One upside of this is that some players who were looking tired, esp Kane will have had something approaching a mid-season break to re-charge their batteries

Just need to hope that none of our covid group have lingering effects

I think Kane looks under fit, not over fit. I hope Conte's using this break to send him on a mid-season pre-season boot camp.
 
I think we just need to abandon this league campaign with immediate effect (and relegate Saudi Sportswashing Machine and have Man U missing out on CL)

If it is mild, i think we just need to abandon the isolation and testing rules. If it's not. We'll it will all be over soon. We'll see where we are in feb.
 
Nigerian descent? Sorry I've missed this. What are you referring to?
A high proportion of the high profile cases seem to be of Nigerian (or at least west/central African) descent. Just it terms of whether there's something genetic going on that increases chance. There was quite a bit of talk on here about it after Ugo iirc
 
@braineclipse, brief explanation below. Asperating ensures the vaccine goes into the muscle and not a blood vessel. So could avoid this.
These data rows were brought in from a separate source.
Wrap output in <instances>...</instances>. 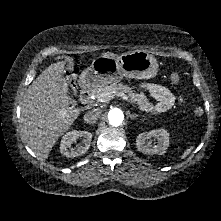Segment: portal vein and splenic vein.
Instances as JSON below:
<instances>
[{"mask_svg": "<svg viewBox=\"0 0 221 221\" xmlns=\"http://www.w3.org/2000/svg\"><path fill=\"white\" fill-rule=\"evenodd\" d=\"M117 96L121 97L122 99H124V100L127 101V102H130L128 96H127L125 93H123V92L118 93ZM113 97H114V96L111 95L110 93H104V94H102L97 100H98V102L103 103V102L109 101V100H110L111 98H113Z\"/></svg>", "mask_w": 221, "mask_h": 221, "instance_id": "obj_1", "label": "portal vein and splenic vein"}]
</instances>
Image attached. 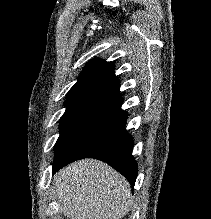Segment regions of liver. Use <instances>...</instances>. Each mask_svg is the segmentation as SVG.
<instances>
[{
    "instance_id": "1",
    "label": "liver",
    "mask_w": 211,
    "mask_h": 219,
    "mask_svg": "<svg viewBox=\"0 0 211 219\" xmlns=\"http://www.w3.org/2000/svg\"><path fill=\"white\" fill-rule=\"evenodd\" d=\"M54 181L59 211L67 219H120L129 212L128 181L102 161L83 159L69 164Z\"/></svg>"
}]
</instances>
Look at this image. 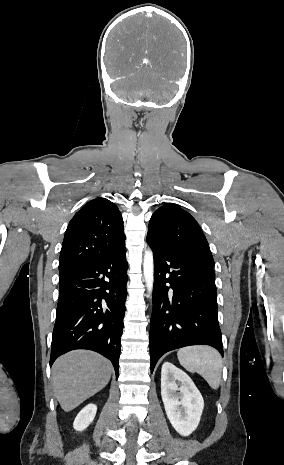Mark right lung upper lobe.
I'll return each instance as SVG.
<instances>
[{"label": "right lung upper lobe", "instance_id": "right-lung-upper-lobe-1", "mask_svg": "<svg viewBox=\"0 0 284 465\" xmlns=\"http://www.w3.org/2000/svg\"><path fill=\"white\" fill-rule=\"evenodd\" d=\"M125 245L122 215L105 198H96L69 222L59 260L60 276L90 266Z\"/></svg>", "mask_w": 284, "mask_h": 465}]
</instances>
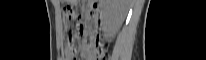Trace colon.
Segmentation results:
<instances>
[{"label": "colon", "mask_w": 206, "mask_h": 60, "mask_svg": "<svg viewBox=\"0 0 206 60\" xmlns=\"http://www.w3.org/2000/svg\"><path fill=\"white\" fill-rule=\"evenodd\" d=\"M64 23L66 27L69 48L73 53L72 45L79 37L80 21L75 9L71 6H65L63 9ZM95 55L97 60H108V53L105 46L98 40L95 42Z\"/></svg>", "instance_id": "colon-1"}]
</instances>
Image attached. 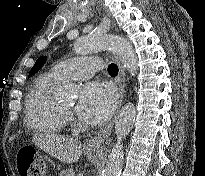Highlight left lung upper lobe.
<instances>
[{"label": "left lung upper lobe", "instance_id": "1", "mask_svg": "<svg viewBox=\"0 0 205 176\" xmlns=\"http://www.w3.org/2000/svg\"><path fill=\"white\" fill-rule=\"evenodd\" d=\"M46 57L41 56L37 59L35 65L32 67V69L29 72V75L35 73L37 70H39L45 63Z\"/></svg>", "mask_w": 205, "mask_h": 176}]
</instances>
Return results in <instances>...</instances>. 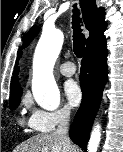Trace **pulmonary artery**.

https://news.sky.com/story/covid-19...blood-clots-may-have-been-discovered-12484255

I find no mention of asperating in that sky article or with a quick glance at what I think is the original study being discussed.
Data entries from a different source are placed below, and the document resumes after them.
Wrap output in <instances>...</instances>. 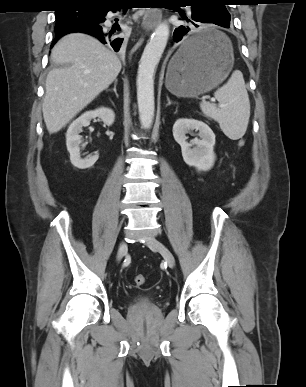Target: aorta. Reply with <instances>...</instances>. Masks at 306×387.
I'll return each mask as SVG.
<instances>
[{
    "instance_id": "aorta-1",
    "label": "aorta",
    "mask_w": 306,
    "mask_h": 387,
    "mask_svg": "<svg viewBox=\"0 0 306 387\" xmlns=\"http://www.w3.org/2000/svg\"><path fill=\"white\" fill-rule=\"evenodd\" d=\"M169 25L160 23L152 33L142 53L137 72V103L139 119L144 129L151 127L154 119V76L169 38Z\"/></svg>"
}]
</instances>
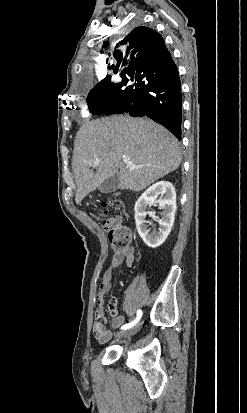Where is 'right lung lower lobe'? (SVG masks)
Instances as JSON below:
<instances>
[{
  "instance_id": "98d812e1",
  "label": "right lung lower lobe",
  "mask_w": 247,
  "mask_h": 413,
  "mask_svg": "<svg viewBox=\"0 0 247 413\" xmlns=\"http://www.w3.org/2000/svg\"><path fill=\"white\" fill-rule=\"evenodd\" d=\"M129 80L130 85L127 84ZM122 84L121 91L107 104L103 115L148 116L181 140V84L172 59L154 73L126 76Z\"/></svg>"
}]
</instances>
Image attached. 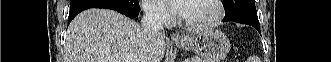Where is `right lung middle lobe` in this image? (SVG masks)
<instances>
[{"mask_svg": "<svg viewBox=\"0 0 331 62\" xmlns=\"http://www.w3.org/2000/svg\"><path fill=\"white\" fill-rule=\"evenodd\" d=\"M85 1H89V0H71L70 6H73V5H76L81 2H85ZM99 1H108V2L115 3V4H119V5L127 7V8H131V9L139 8L138 0H99Z\"/></svg>", "mask_w": 331, "mask_h": 62, "instance_id": "dd1d6c3e", "label": "right lung middle lobe"}]
</instances>
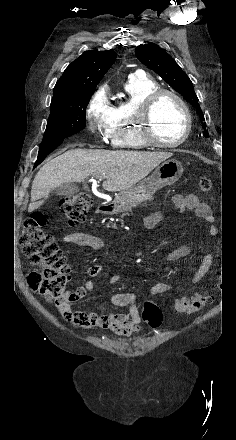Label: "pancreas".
I'll return each instance as SVG.
<instances>
[{
    "instance_id": "obj_1",
    "label": "pancreas",
    "mask_w": 236,
    "mask_h": 440,
    "mask_svg": "<svg viewBox=\"0 0 236 440\" xmlns=\"http://www.w3.org/2000/svg\"><path fill=\"white\" fill-rule=\"evenodd\" d=\"M125 215H129V213H124V214L122 215V217H124Z\"/></svg>"
}]
</instances>
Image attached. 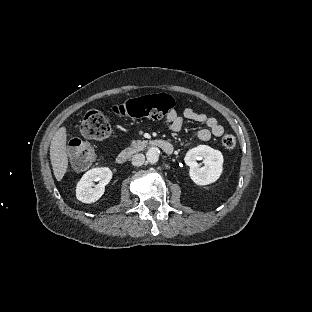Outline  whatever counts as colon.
<instances>
[{"label":"colon","mask_w":312,"mask_h":312,"mask_svg":"<svg viewBox=\"0 0 312 312\" xmlns=\"http://www.w3.org/2000/svg\"><path fill=\"white\" fill-rule=\"evenodd\" d=\"M174 106V99L169 94L149 95L137 99H130L120 104L115 112L117 115L131 118H147L158 120L165 116ZM80 133L91 139H106L111 132V125L107 117L98 110L85 113L79 125ZM223 146L231 150L236 146V138L226 135ZM72 160L75 164L84 166L94 158V152L89 147L71 148Z\"/></svg>","instance_id":"obj_1"}]
</instances>
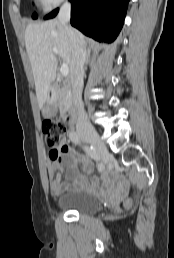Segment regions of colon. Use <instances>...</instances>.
<instances>
[{
  "label": "colon",
  "instance_id": "5ec220e1",
  "mask_svg": "<svg viewBox=\"0 0 174 258\" xmlns=\"http://www.w3.org/2000/svg\"><path fill=\"white\" fill-rule=\"evenodd\" d=\"M42 131L45 135L47 144L51 147H56L60 143L66 132V126L61 121L45 120L42 124ZM58 154L59 153L57 150H54L52 152L53 157H57ZM128 203L129 202H127L126 204Z\"/></svg>",
  "mask_w": 174,
  "mask_h": 258
}]
</instances>
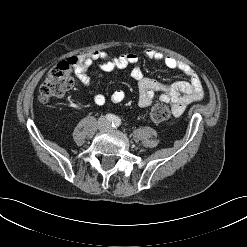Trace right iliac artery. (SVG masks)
<instances>
[{"instance_id": "82829eb1", "label": "right iliac artery", "mask_w": 247, "mask_h": 247, "mask_svg": "<svg viewBox=\"0 0 247 247\" xmlns=\"http://www.w3.org/2000/svg\"><path fill=\"white\" fill-rule=\"evenodd\" d=\"M106 119L113 123L116 118L113 114H107Z\"/></svg>"}]
</instances>
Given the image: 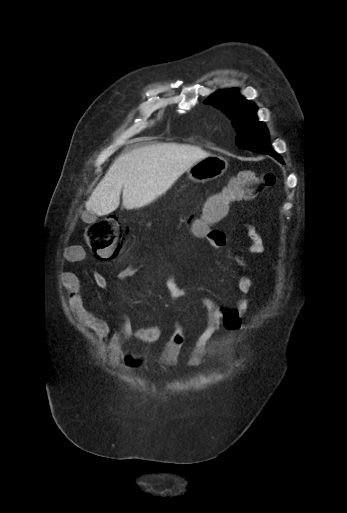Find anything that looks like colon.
Listing matches in <instances>:
<instances>
[{"mask_svg":"<svg viewBox=\"0 0 347 513\" xmlns=\"http://www.w3.org/2000/svg\"><path fill=\"white\" fill-rule=\"evenodd\" d=\"M275 182L272 173L256 174L244 170L234 175L228 184L218 193L210 195L203 206L202 213L192 225L193 234H203L224 219L231 203L251 200ZM125 230L115 217H108L89 225L85 237L97 259L113 261L123 250Z\"/></svg>","mask_w":347,"mask_h":513,"instance_id":"colon-1","label":"colon"}]
</instances>
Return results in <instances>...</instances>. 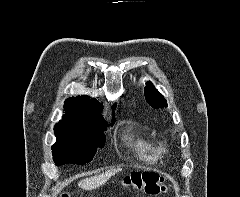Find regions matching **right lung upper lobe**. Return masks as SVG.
Masks as SVG:
<instances>
[{
  "label": "right lung upper lobe",
  "mask_w": 240,
  "mask_h": 197,
  "mask_svg": "<svg viewBox=\"0 0 240 197\" xmlns=\"http://www.w3.org/2000/svg\"><path fill=\"white\" fill-rule=\"evenodd\" d=\"M102 107L97 99L90 98L89 96L82 95L68 98L64 104L65 116L56 125L73 127L106 125V121L99 113Z\"/></svg>",
  "instance_id": "cb5924a9"
}]
</instances>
You claimed we now know asperating can avoid negative consequences. This seems to go against the consensus opinion on how to administer the vaccine. I must ask again for a source for your original statement.
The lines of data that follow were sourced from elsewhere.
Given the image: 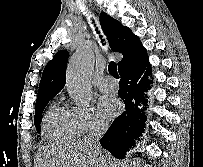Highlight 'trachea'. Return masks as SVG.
<instances>
[{"mask_svg":"<svg viewBox=\"0 0 203 167\" xmlns=\"http://www.w3.org/2000/svg\"><path fill=\"white\" fill-rule=\"evenodd\" d=\"M96 30H97V28H96ZM97 33L99 34V31H97ZM100 38H101V42H104V39H102L101 35H100ZM108 71L114 78L119 79V74H118V71H117V65H116L115 62L111 61L109 63Z\"/></svg>","mask_w":203,"mask_h":167,"instance_id":"obj_1","label":"trachea"}]
</instances>
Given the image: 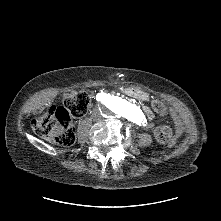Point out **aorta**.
Returning a JSON list of instances; mask_svg holds the SVG:
<instances>
[{"mask_svg": "<svg viewBox=\"0 0 221 221\" xmlns=\"http://www.w3.org/2000/svg\"><path fill=\"white\" fill-rule=\"evenodd\" d=\"M112 110L137 125H141L143 123L144 114L141 109L128 102L123 103L115 100L113 101Z\"/></svg>", "mask_w": 221, "mask_h": 221, "instance_id": "1", "label": "aorta"}]
</instances>
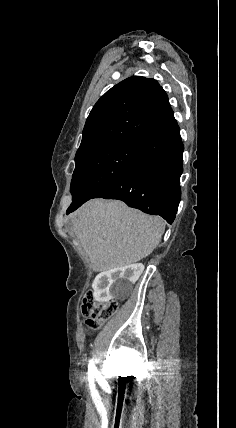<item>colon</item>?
<instances>
[{"label": "colon", "mask_w": 236, "mask_h": 428, "mask_svg": "<svg viewBox=\"0 0 236 428\" xmlns=\"http://www.w3.org/2000/svg\"><path fill=\"white\" fill-rule=\"evenodd\" d=\"M118 302H97L92 291L86 292L83 298L82 313L86 317V326L90 330L99 329L118 310Z\"/></svg>", "instance_id": "obj_1"}]
</instances>
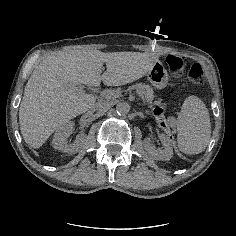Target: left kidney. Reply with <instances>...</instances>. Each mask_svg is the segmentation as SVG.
Masks as SVG:
<instances>
[{
  "label": "left kidney",
  "mask_w": 236,
  "mask_h": 236,
  "mask_svg": "<svg viewBox=\"0 0 236 236\" xmlns=\"http://www.w3.org/2000/svg\"><path fill=\"white\" fill-rule=\"evenodd\" d=\"M158 136L162 141V144L164 145L163 150L160 149L154 150L150 145L149 139L144 140L143 142L144 149L151 159L160 161H169L173 156V148L171 145V141L169 137L164 133H159Z\"/></svg>",
  "instance_id": "1"
}]
</instances>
I'm in no way a expert on this, but always intrigued when claims are being made that go against what I see as the scientific consensus. Mostly curious.
 
I find no mention of asperating in that sky article or with a quick glance at what I think is the original study being discussed.

You claimed we now know asperating can avoid negative consequences. This seems to go against the consensus opinion on how to administer the vaccine. I must ask again for a source for your original statement.

I'm in no way a expert on this, but always intrigued when claims are being made that go against what I see as the scientific consensus. Mostly curious.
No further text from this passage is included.